Suite à une plainte en 2015 de la société Gibmedia, qui édite des sites d’information sur la météorologie, les données d’entreprises et les renseignements téléphoniques, qui reprochait à Google d’avoir suspendu sans préavis son compte AdWords qu’elle utilisait pour diffuser les annonces de ses sites, par une procédure et avec des motifs ni objectifs, ni transparents, ni non discriminatoires, l’Autorité de la concurrence avait refusé de prononcer une mesure d’urgence à l’encontre de Google, mais avait poursuivi l’instruction.

Aujourd’hui, elle conclut que Google a abusé de sa position dominante sur le marché de la publicité liée aux recherches. Elle lui inflige une amende de 150 millions d’euros, et exige une clarification des règles de fonctionnement de Google Ads, anciennement Google AdWords, ainsi que de la procédure de suspension des comptes.

Google Ads est la plateforme de vente d’espaces publicitaires – les résultats sponsorisés – sur les pages de résultats d’une recherche sur le moteur éponyme, les annonceurs enchérissant sur des mots-clés.

Pour y avoir accès, un annonceur doit ouvrir un compte, et au préalable s’engager à respecter les règles définies par Google, certaines pour protéger les internautes.

Google est en position dominante sur ce segment, avec plus de 90 % des recherches effectuées en France et plus de 80 % des revenus de la publicité liée aux recherches.

Si l’Autorité ne conteste pas le droit de Google d’instaurer des règles, elle lui reproche leurs imprécisions, tant dans leur formulation que dans leur interprétation, et leurs nombreuses modifications sans que les annonceurs n’en soient informés. Les règles seraient établies et appliquées dans des conditions non objectives, non transparentes et discriminatoires.

Ces pratiques sont graves, Google ayant pouvoir de vie et de mort sur les entreprises qui vivent grâce à ces publicités. Les règles ont été mises en œuvre alors même que Google a été régulièrement alertée sur l’importance du respect des règles de concurrence, en France comme en Europe. Elles ont pu en outre décourager le développement de sites innovants.

Le texte intégral de la décision 19-D-26 du 19 décembre 2019 sera publié ultérieurement sur le site de l’Autorité.

Pour Google, Gibmedia publiait des publicités qui dupaient les gens à payer un service, et Google aurait perdu des revenus publicitaires afin de protéger les consommateurs.

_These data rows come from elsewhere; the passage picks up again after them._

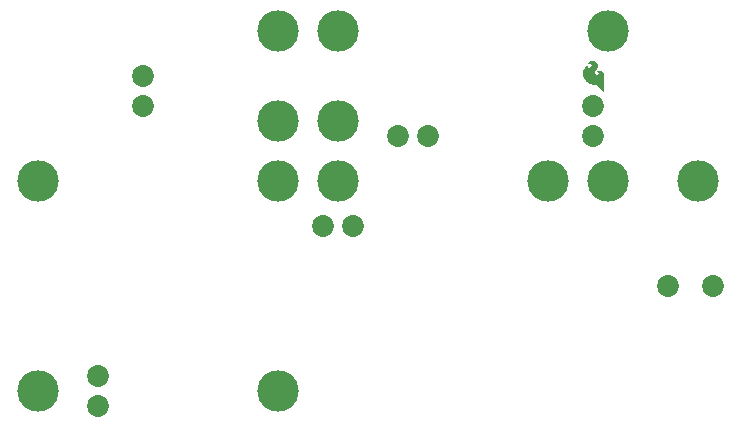
<source format=gbs>
G75*
%MOIN*%
%OFA0B0*%
%FSLAX25Y25*%
%IPPOS*%
%LPD*%
%AMOC8*
5,1,8,0,0,1.08239X$1,22.5*
%
%ADD10C,0.13800*%
%ADD11C,0.00300*%
%ADD12C,0.07300*%
D10*
X0103333Y0165000D03*
X0183333Y0165000D03*
X0183333Y0235000D03*
X0203333Y0235000D03*
X0203333Y0255000D03*
X0183333Y0255000D03*
X0183333Y0285000D03*
X0203333Y0285000D03*
X0273333Y0235000D03*
X0293333Y0235000D03*
X0323333Y0235000D03*
X0293333Y0285000D03*
X0103333Y0235000D03*
D11*
X0284959Y0270429D02*
X0284920Y0271098D01*
X0285038Y0271728D01*
X0285235Y0272319D01*
X0285510Y0272752D01*
X0285825Y0273106D01*
X0286140Y0273303D01*
X0286140Y0272949D01*
X0286180Y0272831D01*
X0286219Y0272752D01*
X0286337Y0272634D01*
X0286455Y0272594D01*
X0286573Y0272594D01*
X0286888Y0272673D01*
X0287046Y0272752D01*
X0287164Y0272831D01*
X0287322Y0272949D01*
X0287558Y0273185D01*
X0287715Y0273421D01*
X0287755Y0273579D01*
X0287755Y0273815D01*
X0287715Y0273933D01*
X0287676Y0274012D01*
X0287597Y0274130D01*
X0287440Y0274248D01*
X0287282Y0274327D01*
X0287085Y0274366D01*
X0286928Y0274406D01*
X0286692Y0274406D01*
X0286613Y0274366D01*
X0286573Y0274366D01*
X0286613Y0274406D01*
X0286770Y0274524D01*
X0287322Y0274799D01*
X0287676Y0274878D01*
X0288070Y0274878D01*
X0288503Y0274799D01*
X0288936Y0274563D01*
X0289290Y0274287D01*
X0289487Y0273972D01*
X0289605Y0273618D01*
X0289605Y0273303D01*
X0289526Y0272949D01*
X0289329Y0272594D01*
X0289054Y0272280D01*
X0288739Y0271925D01*
X0288463Y0271650D01*
X0288345Y0271335D01*
X0288345Y0271059D01*
X0288424Y0270823D01*
X0288581Y0270626D01*
X0288818Y0270469D01*
X0289133Y0270390D01*
X0289448Y0270390D01*
X0289644Y0270429D01*
X0289841Y0270508D01*
X0290077Y0270744D01*
X0290156Y0270862D01*
X0290196Y0270980D01*
X0290196Y0271138D01*
X0290156Y0271256D01*
X0289920Y0271492D01*
X0289802Y0271531D01*
X0289644Y0271610D01*
X0289605Y0271650D01*
X0289762Y0271728D01*
X0290235Y0271728D01*
X0290471Y0271689D01*
X0290668Y0271650D01*
X0290865Y0271571D01*
X0291022Y0271453D01*
X0291219Y0271295D01*
X0291455Y0270902D01*
X0291534Y0270626D01*
X0291573Y0270311D01*
X0291573Y0264917D01*
X0291377Y0265114D01*
X0291259Y0265311D01*
X0291062Y0265508D01*
X0290865Y0265744D01*
X0290392Y0266217D01*
X0289920Y0266768D01*
X0289526Y0267161D01*
X0289133Y0267398D01*
X0288896Y0267437D01*
X0288148Y0267437D01*
X0287676Y0267516D01*
X0287243Y0267634D01*
X0286849Y0267791D01*
X0286455Y0268028D01*
X0286140Y0268303D01*
X0285825Y0268618D01*
X0285550Y0268972D01*
X0285156Y0269681D01*
X0284959Y0270429D01*
X0284954Y0270524D02*
X0288735Y0270524D01*
X0288424Y0270822D02*
X0284936Y0270822D01*
X0284924Y0271121D02*
X0288345Y0271121D01*
X0288377Y0271419D02*
X0284980Y0271419D01*
X0285036Y0271718D02*
X0288532Y0271718D01*
X0288820Y0272016D02*
X0285134Y0272016D01*
X0285234Y0272315D02*
X0289085Y0272315D01*
X0289340Y0272613D02*
X0286649Y0272613D01*
X0286398Y0272613D02*
X0285422Y0272613D01*
X0285653Y0272912D02*
X0286153Y0272912D01*
X0286140Y0273210D02*
X0285992Y0273210D01*
X0287272Y0272912D02*
X0289506Y0272912D01*
X0289584Y0273210D02*
X0287575Y0273210D01*
X0287737Y0273509D02*
X0289605Y0273509D01*
X0289542Y0273808D02*
X0287755Y0273808D01*
X0287613Y0274106D02*
X0289403Y0274106D01*
X0289139Y0274405D02*
X0286932Y0274405D01*
X0286690Y0274405D02*
X0286612Y0274405D01*
X0287129Y0274703D02*
X0288679Y0274703D01*
X0289742Y0271718D02*
X0290297Y0271718D01*
X0289993Y0271419D02*
X0291064Y0271419D01*
X0291324Y0271121D02*
X0290196Y0271121D01*
X0290130Y0270822D02*
X0291478Y0270822D01*
X0291547Y0270524D02*
X0289857Y0270524D01*
X0291573Y0270225D02*
X0285013Y0270225D01*
X0285091Y0269927D02*
X0291573Y0269927D01*
X0291573Y0269628D02*
X0285185Y0269628D01*
X0285351Y0269330D02*
X0291573Y0269330D01*
X0291573Y0269031D02*
X0285517Y0269031D01*
X0285736Y0268733D02*
X0291573Y0268733D01*
X0291573Y0268434D02*
X0286009Y0268434D01*
X0286332Y0268136D02*
X0291573Y0268136D01*
X0291573Y0267837D02*
X0286773Y0267837D01*
X0287591Y0267539D02*
X0291573Y0267539D01*
X0291573Y0267240D02*
X0289395Y0267240D01*
X0289746Y0266942D02*
X0291573Y0266942D01*
X0291573Y0266643D02*
X0290027Y0266643D01*
X0290283Y0266345D02*
X0291573Y0266345D01*
X0291573Y0266046D02*
X0290563Y0266046D01*
X0290861Y0265748D02*
X0291573Y0265748D01*
X0291573Y0265449D02*
X0291120Y0265449D01*
X0291355Y0265151D02*
X0291573Y0265151D01*
D12*
X0123333Y0160000D03*
X0123333Y0170000D03*
X0198333Y0220000D03*
X0208333Y0220000D03*
X0223333Y0250000D03*
X0233333Y0250000D03*
X0288333Y0250000D03*
X0288333Y0260000D03*
X0313333Y0200000D03*
X0328333Y0200000D03*
X0138333Y0260000D03*
X0138333Y0270000D03*
M02*

</source>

La France n’est pas la seule à s’intéresser aux géants de la publicité numérique. Aux États-Unis, Facebook, Google et d’autres géants du numérique font l’objet d’enquêtes du département de la Justice et de plusieurs agences fédérales. Au Royaume-Uni, la Competition and Markets Authority propose que Google partage des données d’utilisation de son moteur de recherche, en particulier les requêtes effectuées, et les résultats sur lesquels ils ont cliqué.